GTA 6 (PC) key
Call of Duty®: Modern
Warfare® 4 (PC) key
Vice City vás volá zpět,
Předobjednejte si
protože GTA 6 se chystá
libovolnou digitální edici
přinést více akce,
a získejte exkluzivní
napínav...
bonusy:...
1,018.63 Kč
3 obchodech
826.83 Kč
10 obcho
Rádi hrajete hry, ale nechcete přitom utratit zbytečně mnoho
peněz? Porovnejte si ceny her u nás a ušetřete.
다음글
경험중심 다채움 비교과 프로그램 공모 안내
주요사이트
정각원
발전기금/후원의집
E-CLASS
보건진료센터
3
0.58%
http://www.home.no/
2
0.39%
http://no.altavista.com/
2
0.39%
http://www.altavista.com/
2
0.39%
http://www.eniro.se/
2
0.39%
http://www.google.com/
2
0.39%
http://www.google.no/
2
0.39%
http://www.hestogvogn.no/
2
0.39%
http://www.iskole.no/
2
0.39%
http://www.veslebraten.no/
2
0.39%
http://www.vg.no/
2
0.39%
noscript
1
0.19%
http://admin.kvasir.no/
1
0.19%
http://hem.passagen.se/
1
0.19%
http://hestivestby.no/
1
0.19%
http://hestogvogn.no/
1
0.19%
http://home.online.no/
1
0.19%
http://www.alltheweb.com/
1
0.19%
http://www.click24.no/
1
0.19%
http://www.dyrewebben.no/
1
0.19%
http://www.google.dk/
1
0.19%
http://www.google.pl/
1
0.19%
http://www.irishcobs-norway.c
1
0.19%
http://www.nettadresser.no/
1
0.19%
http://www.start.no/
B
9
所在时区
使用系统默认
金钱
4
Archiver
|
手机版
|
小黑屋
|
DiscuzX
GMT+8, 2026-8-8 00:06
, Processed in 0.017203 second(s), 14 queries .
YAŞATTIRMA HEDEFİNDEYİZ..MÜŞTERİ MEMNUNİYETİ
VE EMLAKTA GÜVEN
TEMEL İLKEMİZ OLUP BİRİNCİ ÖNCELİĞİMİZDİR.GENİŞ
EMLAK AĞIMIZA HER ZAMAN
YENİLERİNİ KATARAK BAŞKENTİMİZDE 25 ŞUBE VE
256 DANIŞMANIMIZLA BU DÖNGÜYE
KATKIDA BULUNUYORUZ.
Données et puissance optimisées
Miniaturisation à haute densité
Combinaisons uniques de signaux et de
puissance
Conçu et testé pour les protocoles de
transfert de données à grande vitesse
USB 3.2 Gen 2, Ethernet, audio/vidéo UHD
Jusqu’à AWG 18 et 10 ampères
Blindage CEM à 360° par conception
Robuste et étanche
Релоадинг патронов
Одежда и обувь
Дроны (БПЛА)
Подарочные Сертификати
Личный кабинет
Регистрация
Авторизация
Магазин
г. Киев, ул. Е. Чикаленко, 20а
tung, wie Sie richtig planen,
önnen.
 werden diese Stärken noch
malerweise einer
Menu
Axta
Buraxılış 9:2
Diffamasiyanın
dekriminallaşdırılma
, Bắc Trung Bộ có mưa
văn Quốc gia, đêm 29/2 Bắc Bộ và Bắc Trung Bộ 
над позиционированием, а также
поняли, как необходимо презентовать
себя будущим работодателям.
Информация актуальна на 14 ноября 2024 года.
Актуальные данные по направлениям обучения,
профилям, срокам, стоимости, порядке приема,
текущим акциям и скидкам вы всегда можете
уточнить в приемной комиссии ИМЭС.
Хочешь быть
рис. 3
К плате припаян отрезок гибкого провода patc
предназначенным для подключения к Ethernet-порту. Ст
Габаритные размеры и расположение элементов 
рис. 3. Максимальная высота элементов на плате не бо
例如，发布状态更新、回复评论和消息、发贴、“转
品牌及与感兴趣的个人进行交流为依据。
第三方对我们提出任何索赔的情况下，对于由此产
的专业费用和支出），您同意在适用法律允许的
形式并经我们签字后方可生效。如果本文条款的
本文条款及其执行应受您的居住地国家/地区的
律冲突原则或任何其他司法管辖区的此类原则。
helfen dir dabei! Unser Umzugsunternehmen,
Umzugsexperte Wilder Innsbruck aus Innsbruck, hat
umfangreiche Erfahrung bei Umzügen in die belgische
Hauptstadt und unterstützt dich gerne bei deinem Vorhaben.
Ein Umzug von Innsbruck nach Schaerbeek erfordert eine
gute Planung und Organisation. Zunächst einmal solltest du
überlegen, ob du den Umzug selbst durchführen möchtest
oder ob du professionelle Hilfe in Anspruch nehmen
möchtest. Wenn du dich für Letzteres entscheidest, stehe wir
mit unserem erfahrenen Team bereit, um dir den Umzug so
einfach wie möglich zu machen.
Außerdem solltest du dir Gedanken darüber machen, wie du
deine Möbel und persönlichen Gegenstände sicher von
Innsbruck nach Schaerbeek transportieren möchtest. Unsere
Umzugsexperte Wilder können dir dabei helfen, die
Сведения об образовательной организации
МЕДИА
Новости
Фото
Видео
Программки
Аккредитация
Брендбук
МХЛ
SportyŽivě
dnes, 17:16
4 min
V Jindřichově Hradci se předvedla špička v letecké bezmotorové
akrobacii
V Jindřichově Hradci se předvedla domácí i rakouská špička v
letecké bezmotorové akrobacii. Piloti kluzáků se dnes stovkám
# # #
All lines from the one holding "形式并经我们签字后方可生效。如果本文条款的" through the end of the entries need to be given again exactly. Leave out the others.

形式并经我们签字后方可生效。如果本文条款的
本文条款及其执行应受您的居住地国家/地区的
律冲突原则或任何其他司法管辖区的此类原则。
helfen dir dabei! Unser Umzugsunternehmen,
Umzugsexperte Wilder Innsbruck aus Innsbruck, hat
umfangreiche Erfahrung bei Umzügen in die belgische
Hauptstadt und unterstützt dich gerne bei deinem Vorhaben.
Ein Umzug von Innsbruck nach Schaerbeek erfordert eine
gute Planung und Organisation. Zunächst einmal solltest du
überlegen, ob du den Umzug selbst durchführen möchtest
oder ob du professionelle Hilfe in Anspruch nehmen
möchtest. Wenn du dich für Letzteres entscheidest, stehe wir
mit unserem erfahrenen Team bereit, um dir den Umzug so
einfach wie möglich zu machen.
Außerdem solltest du dir Gedanken darüber machen, wie du
deine Möbel und persönlichen Gegenstände sicher von
Innsbruck nach Schaerbeek transportieren möchtest. Unsere
Umzugsexperte Wilder können dir dabei helfen, die
Сведения об образовательной организации
МЕДИА
Новости
Фото
Видео
Программки
Аккредитация
Брендбук
МХЛ
SportyŽivě
dnes, 17:16
4 min
V Jindřichově Hradci se předvedla špička v letecké bezmotorové
akrobacii
V Jindřichově Hradci se předvedla domácí i rakouská špička v
letecké bezmotorové akrobacii. Piloti kluzáků se dnes stovkám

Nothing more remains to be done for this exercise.